Arguably, state policy for Russia is operational policy for Gazprom. The government regularly wields power through fuel supplies – providing natural gas at little or no charge to friendly satellites like South Ossetia or Transdniestria and occasionally halting flow to contentious countries like Georgia, Belarus and Ukraine. Foreign policy and corporate profits have been at odds of late, however. Domestic price caps hold Gazprom to little more than breaking even on the Russian market, even though those sales account for 2/3 of production. Shareholders ultimately make their money from export–the foreign market is willing to pay 4-5 times as much for the gas. While cutting off supply through Ukraine may bolster Russia’s clout in the region, it doesn’t do much for investors.

When oil prices were on the rise in 2007, so was Gazprom, but the global economic downturn has hit the company hard.
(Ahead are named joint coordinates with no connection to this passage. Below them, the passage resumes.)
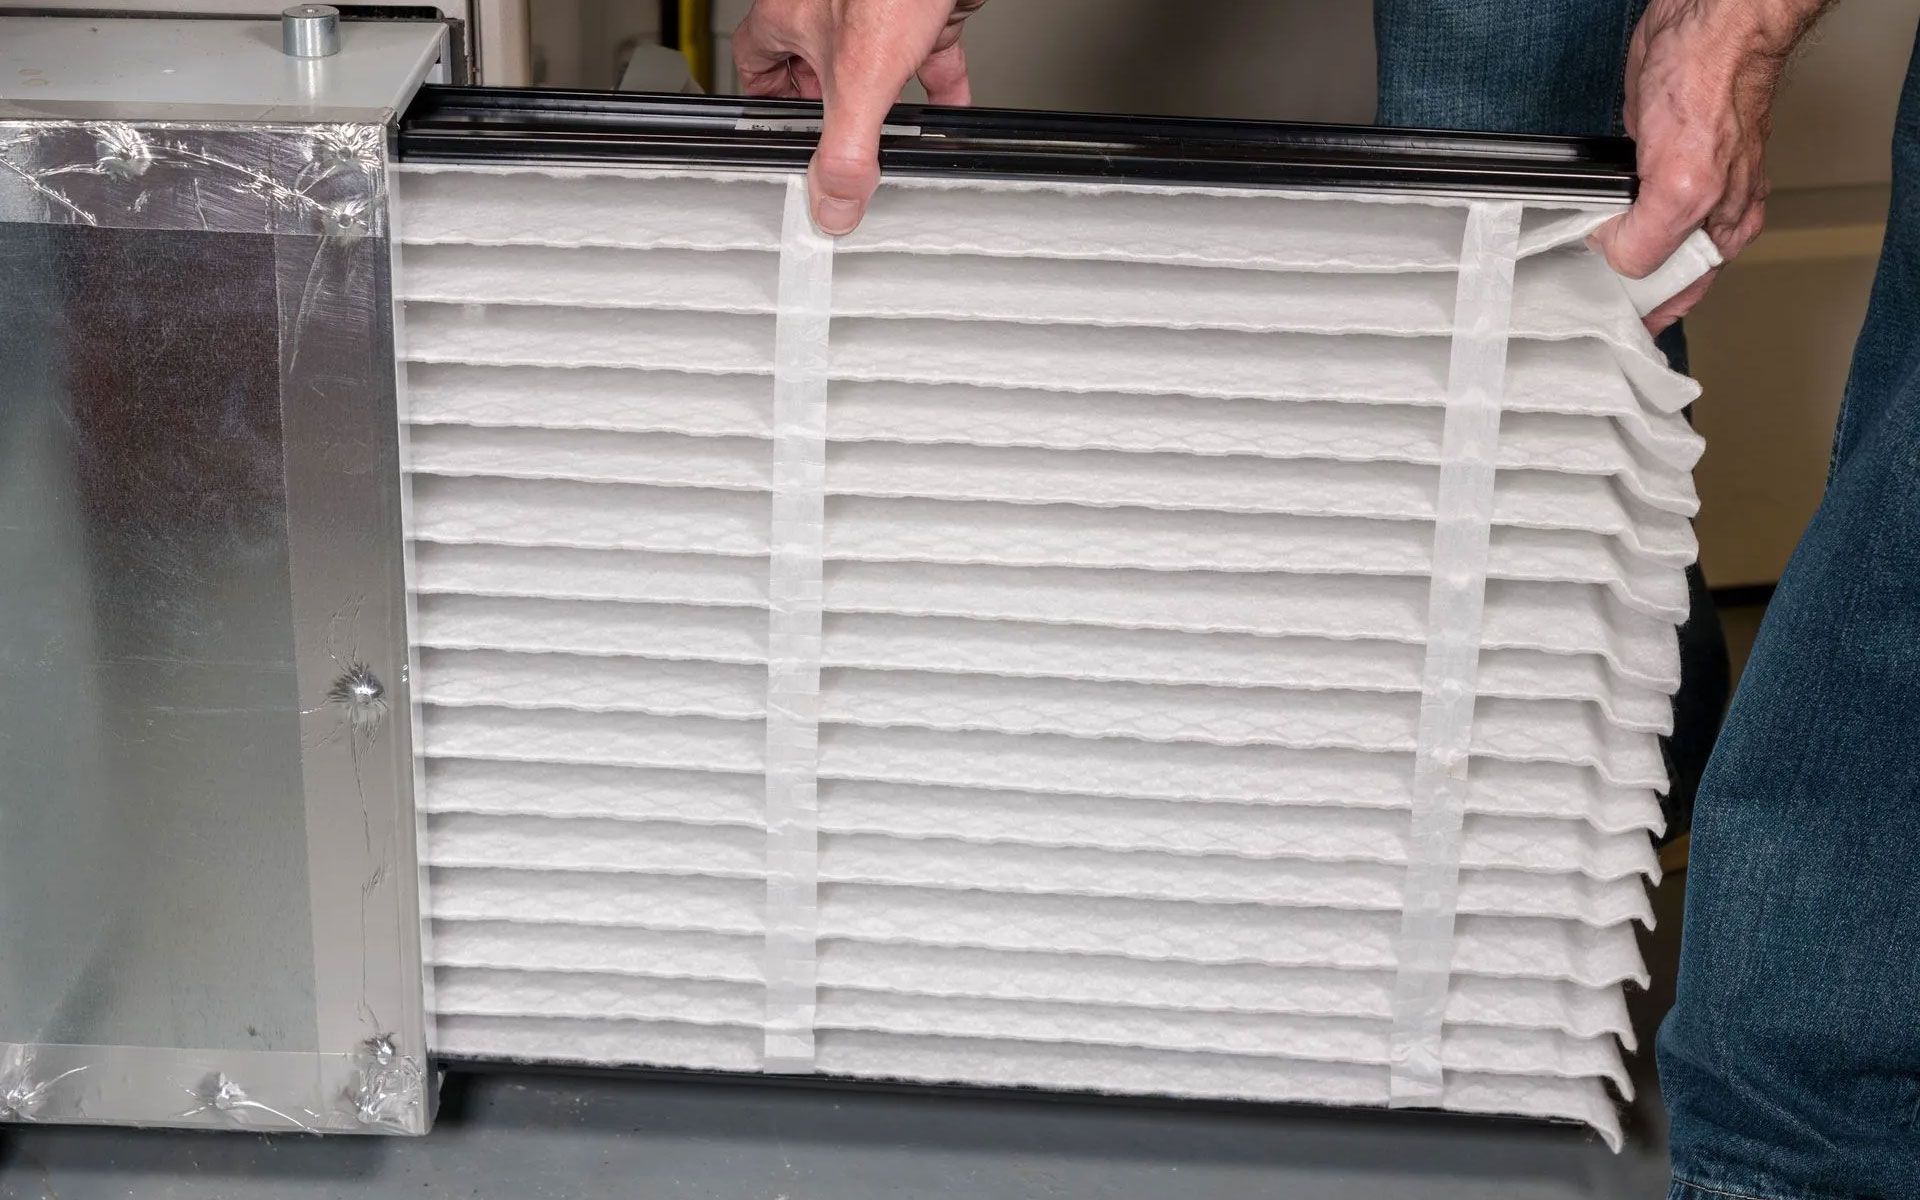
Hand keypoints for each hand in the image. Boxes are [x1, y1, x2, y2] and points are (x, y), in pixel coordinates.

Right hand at [734, 0, 988, 234]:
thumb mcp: (859, 81)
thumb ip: (845, 151)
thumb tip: (832, 204)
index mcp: (791, 18)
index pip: (754, 63)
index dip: (763, 100)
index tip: (777, 132)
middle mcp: (828, 10)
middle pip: (813, 66)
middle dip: (828, 108)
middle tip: (836, 143)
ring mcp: (875, 9)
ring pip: (870, 62)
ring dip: (882, 99)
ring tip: (890, 136)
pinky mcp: (921, 8)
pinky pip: (925, 52)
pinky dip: (937, 83)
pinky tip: (949, 108)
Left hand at [1592, 0, 1832, 332]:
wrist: (1702, 25)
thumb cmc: (1713, 85)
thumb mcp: (1684, 186)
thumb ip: (1651, 237)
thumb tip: (1616, 260)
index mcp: (1720, 228)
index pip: (1675, 294)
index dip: (1637, 309)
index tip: (1600, 320)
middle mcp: (1700, 212)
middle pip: (1649, 272)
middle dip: (1613, 286)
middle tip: (1570, 299)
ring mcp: (1672, 186)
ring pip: (1628, 239)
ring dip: (1597, 252)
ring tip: (1562, 270)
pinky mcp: (1646, 160)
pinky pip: (1615, 202)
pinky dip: (1592, 214)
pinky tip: (1573, 222)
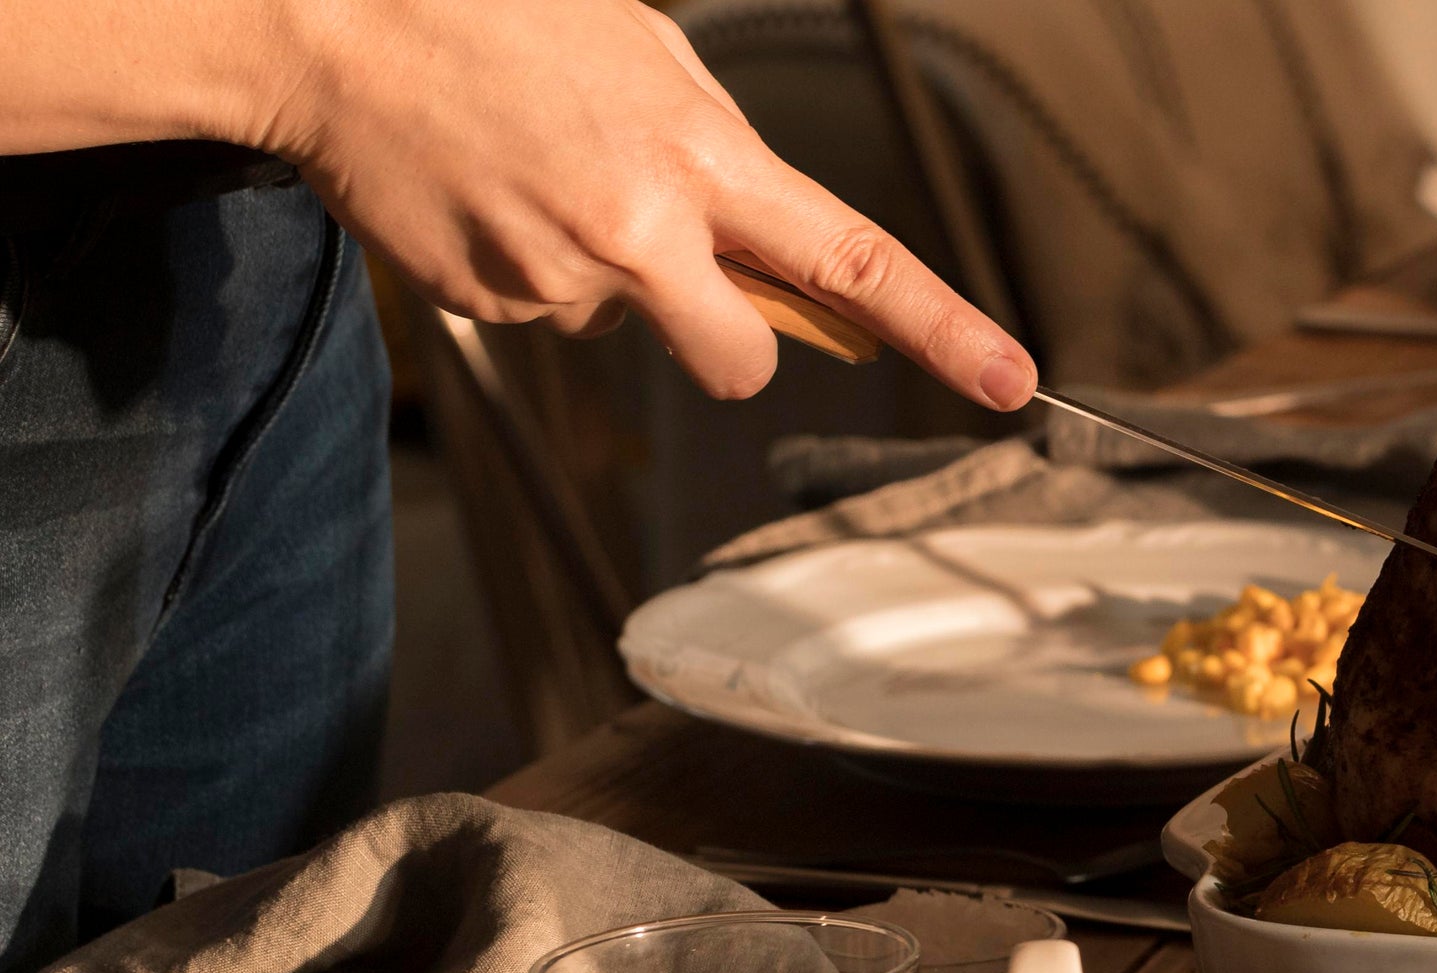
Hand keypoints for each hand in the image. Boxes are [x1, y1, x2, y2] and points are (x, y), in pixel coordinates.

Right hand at [239, 0, 1032, 407]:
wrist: (331, 25)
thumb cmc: (499, 18)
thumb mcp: (649, 57)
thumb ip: (722, 157)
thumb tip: (769, 246)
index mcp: (703, 160)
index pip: (857, 263)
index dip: (946, 331)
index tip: (1015, 383)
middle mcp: (641, 234)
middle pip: (740, 361)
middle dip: (729, 338)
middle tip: (676, 262)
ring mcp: (559, 278)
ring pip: (625, 326)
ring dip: (603, 274)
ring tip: (538, 172)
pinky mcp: (488, 303)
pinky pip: (543, 311)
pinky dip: (527, 265)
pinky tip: (488, 190)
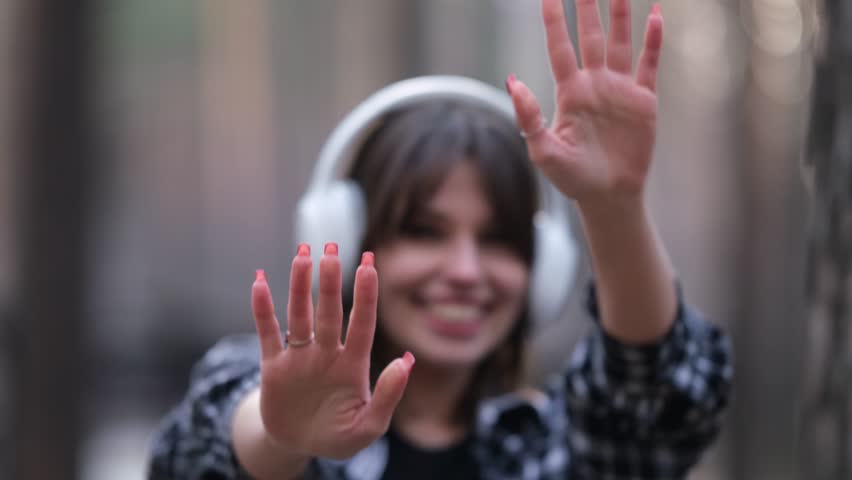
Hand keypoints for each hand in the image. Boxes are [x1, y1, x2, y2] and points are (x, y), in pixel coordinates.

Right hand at [251, 243, 413, 459]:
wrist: (300, 447)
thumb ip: (388, 395)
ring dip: (299, 285)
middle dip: (330, 281)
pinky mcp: (273, 367)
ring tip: (302, 254)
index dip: (365, 295)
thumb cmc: (339, 435)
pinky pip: (268, 333)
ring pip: (299, 314)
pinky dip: (262, 309)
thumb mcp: (369, 425)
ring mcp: (300, 357)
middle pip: (328, 311)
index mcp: (353, 364)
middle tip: (331, 246)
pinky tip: (260, 281)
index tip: (369, 264)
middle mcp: (327, 353)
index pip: (362, 324)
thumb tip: (406, 361)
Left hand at [507, 0, 663, 206]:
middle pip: (590, 36)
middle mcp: (594, 84)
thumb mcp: (544, 151)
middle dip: (588, 6)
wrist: (608, 197)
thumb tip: (512, 81)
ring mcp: (619, 89)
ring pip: (619, 42)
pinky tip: (653, 15)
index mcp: (569, 92)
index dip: (554, 20)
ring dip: (620, 15)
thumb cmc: (572, 178)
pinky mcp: (643, 101)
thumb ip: (529, 117)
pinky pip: (648, 65)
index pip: (560, 47)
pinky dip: (652, 41)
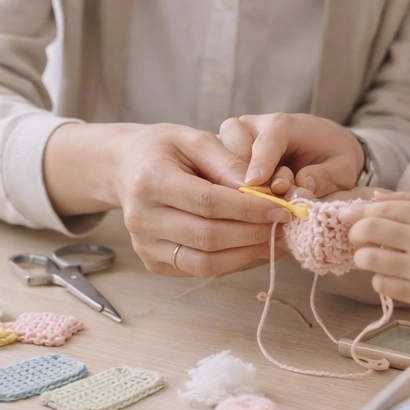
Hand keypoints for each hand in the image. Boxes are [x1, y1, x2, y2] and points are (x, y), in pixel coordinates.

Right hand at [46, 122, 291, 276]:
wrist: (125, 168)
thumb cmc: (164, 150)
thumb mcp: (194, 139)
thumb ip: (228, 161)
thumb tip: (262, 190)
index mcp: (149, 180)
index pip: (208, 202)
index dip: (249, 209)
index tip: (281, 208)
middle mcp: (140, 218)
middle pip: (208, 236)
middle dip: (254, 233)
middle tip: (284, 225)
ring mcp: (143, 245)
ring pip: (206, 263)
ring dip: (247, 254)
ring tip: (274, 239)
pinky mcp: (152, 263)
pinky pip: (199, 271)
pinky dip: (232, 263)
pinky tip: (252, 248)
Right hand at [218, 113, 365, 197]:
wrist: (322, 148)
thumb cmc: (331, 157)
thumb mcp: (342, 169)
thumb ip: (326, 177)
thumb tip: (302, 187)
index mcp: (281, 124)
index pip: (267, 141)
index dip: (261, 163)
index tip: (254, 183)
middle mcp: (251, 126)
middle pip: (235, 149)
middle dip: (247, 179)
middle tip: (268, 199)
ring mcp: (234, 141)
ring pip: (221, 162)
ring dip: (236, 185)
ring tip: (262, 200)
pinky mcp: (224, 156)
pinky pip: (217, 174)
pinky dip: (229, 191)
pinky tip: (247, 205)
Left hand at [342, 192, 409, 316]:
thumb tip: (373, 198)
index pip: (380, 209)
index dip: (357, 212)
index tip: (346, 216)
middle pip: (368, 230)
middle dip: (355, 234)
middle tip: (357, 239)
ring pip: (369, 259)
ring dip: (364, 258)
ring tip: (373, 258)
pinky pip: (382, 285)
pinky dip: (380, 280)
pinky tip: (391, 277)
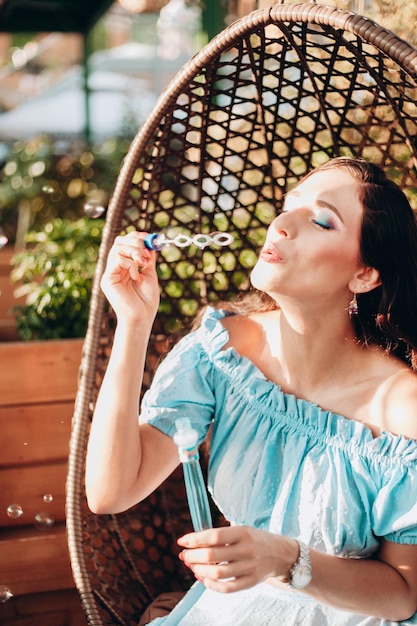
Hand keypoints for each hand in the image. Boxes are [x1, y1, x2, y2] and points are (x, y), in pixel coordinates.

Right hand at [100, 231, 159, 322]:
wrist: (141, 318)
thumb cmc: (146, 301)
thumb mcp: (150, 275)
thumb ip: (148, 259)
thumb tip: (150, 243)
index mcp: (124, 267)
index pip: (125, 243)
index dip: (136, 237)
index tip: (149, 238)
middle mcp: (114, 268)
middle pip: (119, 242)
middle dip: (135, 242)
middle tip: (147, 253)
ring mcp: (109, 273)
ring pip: (117, 247)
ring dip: (134, 251)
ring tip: (144, 263)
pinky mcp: (107, 279)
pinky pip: (117, 260)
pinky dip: (130, 264)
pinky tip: (136, 276)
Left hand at [177, 525, 295, 592]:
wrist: (281, 554)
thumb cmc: (255, 540)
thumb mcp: (241, 530)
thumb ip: (220, 536)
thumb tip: (192, 542)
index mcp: (243, 532)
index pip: (214, 536)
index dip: (195, 539)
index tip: (182, 541)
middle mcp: (247, 550)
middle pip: (212, 556)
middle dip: (193, 556)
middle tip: (184, 555)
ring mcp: (249, 568)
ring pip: (217, 573)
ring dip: (199, 569)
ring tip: (191, 565)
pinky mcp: (251, 582)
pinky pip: (227, 588)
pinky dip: (211, 585)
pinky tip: (203, 577)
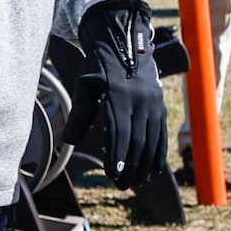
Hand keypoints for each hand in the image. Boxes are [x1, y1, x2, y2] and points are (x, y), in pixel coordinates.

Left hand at [70, 0, 170, 188]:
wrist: (126, 45)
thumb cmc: (99, 68)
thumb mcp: (85, 86)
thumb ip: (80, 114)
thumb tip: (70, 142)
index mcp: (120, 97)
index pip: (120, 132)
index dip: (118, 154)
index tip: (113, 173)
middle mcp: (141, 102)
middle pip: (138, 141)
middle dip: (131, 166)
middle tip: (122, 185)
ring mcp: (154, 105)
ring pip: (152, 141)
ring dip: (145, 165)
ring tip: (137, 183)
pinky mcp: (160, 107)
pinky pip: (161, 135)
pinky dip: (158, 154)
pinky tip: (153, 170)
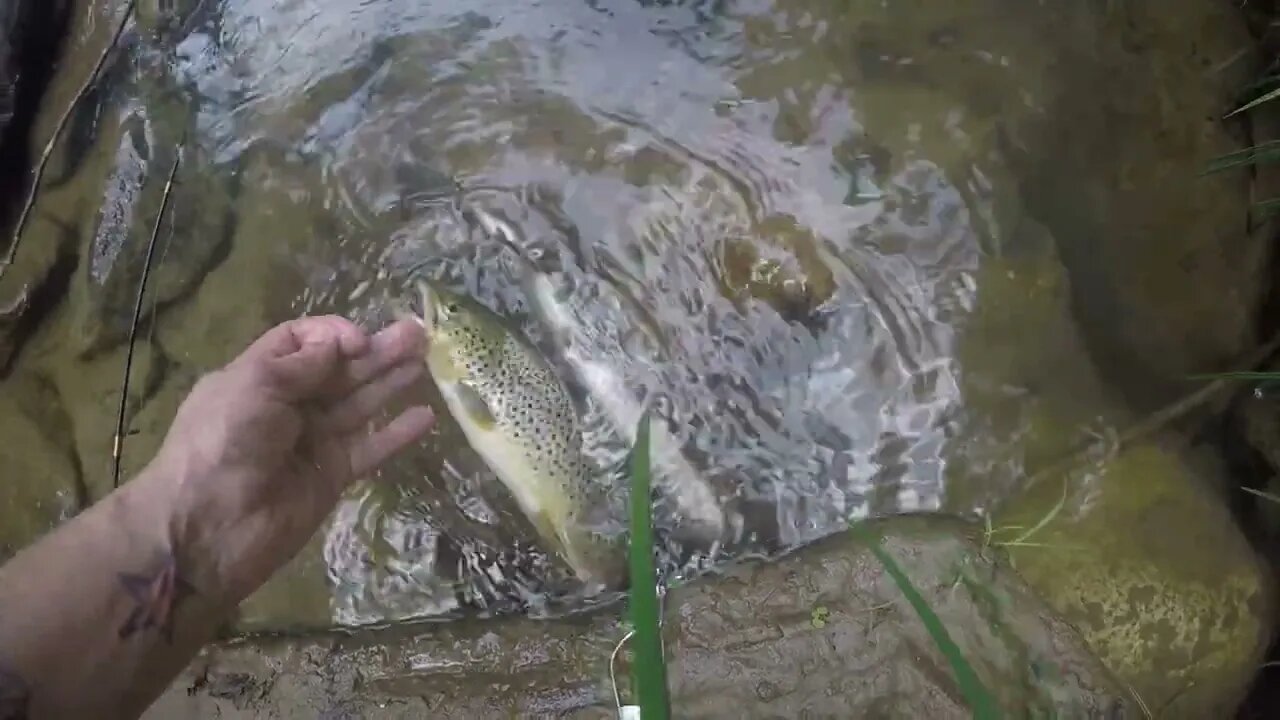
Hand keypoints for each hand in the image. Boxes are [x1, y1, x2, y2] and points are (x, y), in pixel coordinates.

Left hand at [145, 315, 434, 603]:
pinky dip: (396, 433)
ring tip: (427, 360)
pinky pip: (370, 448)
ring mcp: (311, 442)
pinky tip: (425, 416)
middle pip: (339, 370)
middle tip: (418, 335)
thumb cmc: (220, 445)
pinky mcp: (332, 476)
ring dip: (391, 381)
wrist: (206, 530)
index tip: (360, 341)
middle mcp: (286, 405)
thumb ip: (302, 364)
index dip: (333, 334)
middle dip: (376, 351)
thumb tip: (342, 342)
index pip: (301, 342)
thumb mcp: (253, 387)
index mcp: (257, 377)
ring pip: (359, 404)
Putin’s focus on renationalizing oil fields and associated private industries diverted moneys from much needed investments in exploration and drilling. What was one of the world’s three largest companies in mid-2008 saw its stock plummit 76% by December 2008 (a far greater loss than its international competitors) and is now looking for bailout funds from the government. The state is heavily reliant on the company for income – Gazprom pays taxes equal to about 20% of Russia’s budget.